- _Requirement_
Reproduce the data below line for line, without any alteration, and omit the pictures from your output.

++++

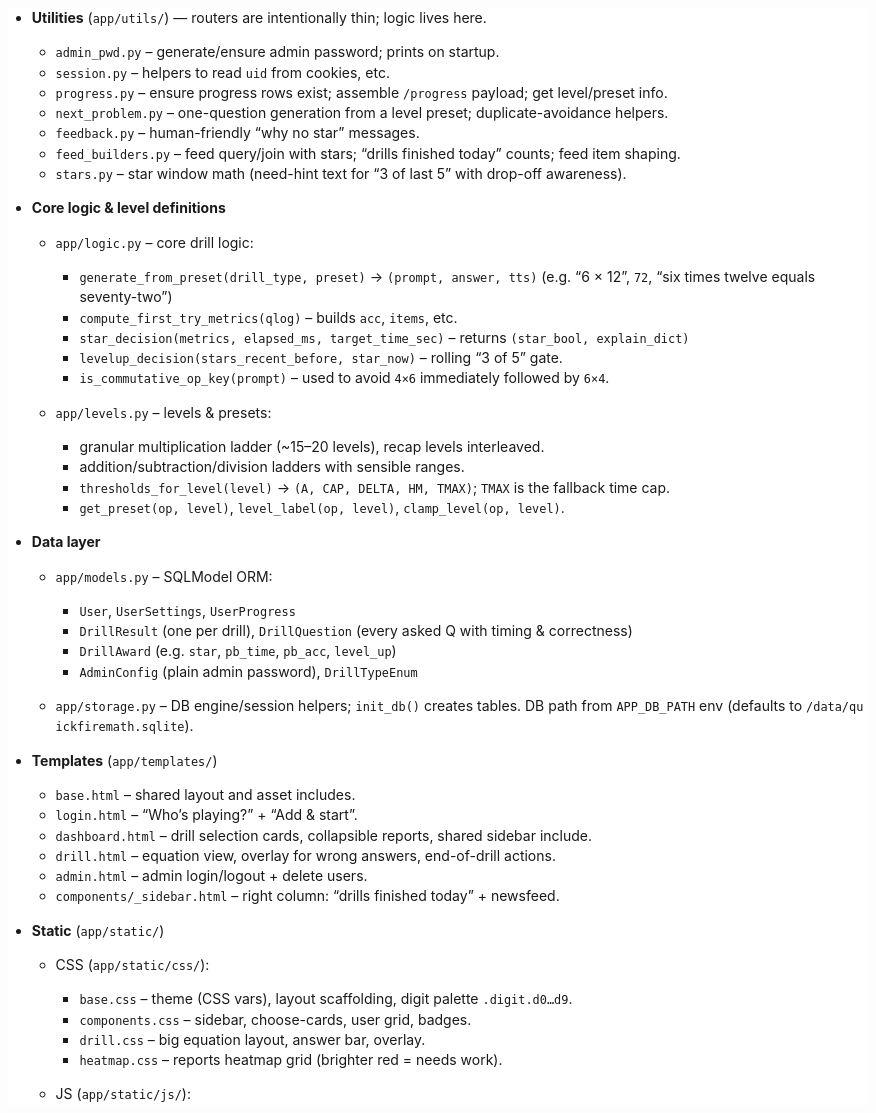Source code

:* **Utilities** (`app/utils/`) — routers are intentionally thin; logic lives here.

  * `admin_pwd.py` – generate/ensure admin password; prints on startup.
  * `session.py` – helpers to read `uid` from cookies, etc.
  * `progress.py` – ensure progress rows exist; assemble `/progress` payload; get level/preset info.
  * `next_problem.py` – one-question generation from a level preset; duplicate-avoidance helpers.
  * `feedback.py` – human-friendly “why no star” messages.
  * `feed_builders.py` – feed query/join with stars; “drills finished today” counts; feed item shaping.
  * `stars.py` – star window math (need-hint text for “3 of last 5” with drop-off awareness).

* **Core logic & level definitions**

  * `app/logic.py` – core drill logic:

    * `generate_from_preset(drill_type, preset)` → `(prompt, answer, tts)`
      (e.g. “6 × 12”, `72`, “six times twelve equals seventy-two”)
    * `compute_first_try_metrics(qlog)` – builds `acc`, `items`, etc.
    * `star_decision(metrics, elapsed_ms, target_time_sec)` – returns `(star_bool, explain_dict)`
    * `levelup_decision(stars_recent_before, star_now)` – rolling “3 of 5” gate.
    * `is_commutative_op_key(prompt)` – used to avoid `4×6` immediately followed by `6×4`.
  * `app/levels.py` – levels & presets:

    * granular multiplication ladder (\~15–20 levels), recap levels interleaved.
    * addition/subtraction/division ladders with sensible ranges.
    * `thresholds_for_level(level)` → `(A, CAP, DELTA, HM, TMAX)`; `TMAX` is the fallback time cap.
    * `get_preset(op, level)`, `level_label(op, level)`, `clamp_level(op, level)`.

* **Data layer**

  * `app/models.py` – SQLModel ORM:

    * `User`, `UserSettings`, `UserProgress`
    * `DrillResult` (one per drill), `DrillQuestion` (every asked Q with timing & correctness)
    * `DrillAward` (e.g. `star`, `pb_time`, `pb_acc`, `level_up`)
    * `AdminConfig` (plain admin password), `DrillTypeEnum`
  * `app/storage.py` – DB engine/session helpers; `init_db()` creates tables.
    DB path from `APP_DB_PATH` env (defaults to `/data/quickfiremath.sqlite`).

* **Templates** (`app/templates/`)

  * `base.html` – shared layout and asset includes.
  * `login.html` – “Who’s playing?” + “Add & start”.
  * `dashboard.html` – drill selection cards, collapsible reports, shared sidebar include.
  * `drill.html` – equation view, overlay for wrong answers, end-of-drill actions.
  * `admin.html` – admin login/logout + delete users.
  * `components/_sidebar.html` – right column: “drills finished today” + newsfeed.

* **Static** (`app/static/`)

  * CSS (`app/static/css/`):

    * `base.css` – theme (CSS vars), layout scaffolding, digit palette `.digit.d0…d9`.
    * `components.css` – sidebar, choose-cards, user grid, badges.
    * `drill.css` – big equation layout, answer bar, overlay.
    * `heatmap.css` – reports heatmap grid (brighter red = needs work).
  * JS (`app/static/js/`):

++++

- _Result of the task_
Source code

:* **Utilities** (`app/utils/`) — routers are intentionally thin; logic lives here.

  * `admin_pwd.py` – generate/ensure admin password; prints on startup.
  * `session.py` – helpers to read `uid` from cookies, etc.
  * `progress.py` – ensure progress rows exist; assemble `/progress` payload; get level/preset info.
  * `next_problem.py` – one-question generation from a level preset; duplicate-avoidance helpers.
  * `feedback.py` – human-friendly “why no star” messages.
  * `feed_builders.py` – feed query/join with stars; “drills finished today” counts; feed item shaping.
  * `stars.py` – star window math (need-hint text for “3 of last 5” with drop-off awareness).

* **Core logic & level definitions**

  * `app/logic.py` – core drill logic:

    * `generate_from_preset(drill_type, preset)` → `(prompt, answer, tts)`
      (e.g. “6 × 12”, `72`, “six times twelve equals seventy-two”)
    * `compute_first_try_metrics(qlog)` – builds `acc`, `items`, etc.
    * `star_decision(metrics, elapsed_ms, target_time_sec)` – returns `(star_bool, explain_dict)`
    * `levelup_decision(stars_recent_before, star_now)` – rolling “3 of 5” gate.
    * `is_commutative_op_key(prompt)` – used to avoid `4×6` immediately followed by `6×4`.
  * `app/levels.py` – levels & presets:

    * granular multiplication ladder (\~15–20 levels), recap levels interleaved.
    * addition/subtraction/division ladders with sensible ranges.
    * `thresholds_for_level(level)` → `(A, CAP, DELTA, HM, TMAX)`; `TMAX` is the fallback time cap.
    * `get_preset(op, level)`, `level_label(op, level)`, `clamp_level(op, level)`.

* **Data layer**

  * `app/models.py` – SQLModel ORM:

    * `User`, `UserSettings`, `UserProgress`
    * `DrillResult` (one per drill), `DrillQuestion` (every asked Q with timing & correctness)
    * `DrillAward` (e.g. `star`, `pb_time`, `pb_acc`, `level_up`)
    * `AdminConfig` (plain admin password), `DrillTypeEnum`
  * `app/storage.py` – DB engine/session helpers; `init_db()` creates tables.
    DB path from `APP_DB_PATH` env (defaults to `/data/quickfiremath.sqlite`).

* **Templates** (`app/templates/`)

  * `base.html` – shared layout and asset includes.
  * `login.html` – “Who’s playing?” + “Add & start”.
  * `dashboard.html` – drill selection cards, collapsible reports, shared sidebar include.
  * `drill.html` – equation view, overlay for wrong answers, end-of-drill actions.
  * `admin.html` – admin login/logout + delete users.
  * `components/_sidebar.html` – right column: “drills finished today” + newsfeed.

* **Static** (`app/static/`)

  * CSS (`app/static/css/`):

    * `base.css` – theme (CSS vars), layout scaffolding, digit palette `.digit.d0…d9`.
    * `components.css` – sidebar, choose-cards, user grid, badges.
    * `drill.css` – big equation layout, answer bar, overlay.
    * `heatmap.css` – reports heatmap grid (brighter red = needs work).
  * JS (`app/static/js/`):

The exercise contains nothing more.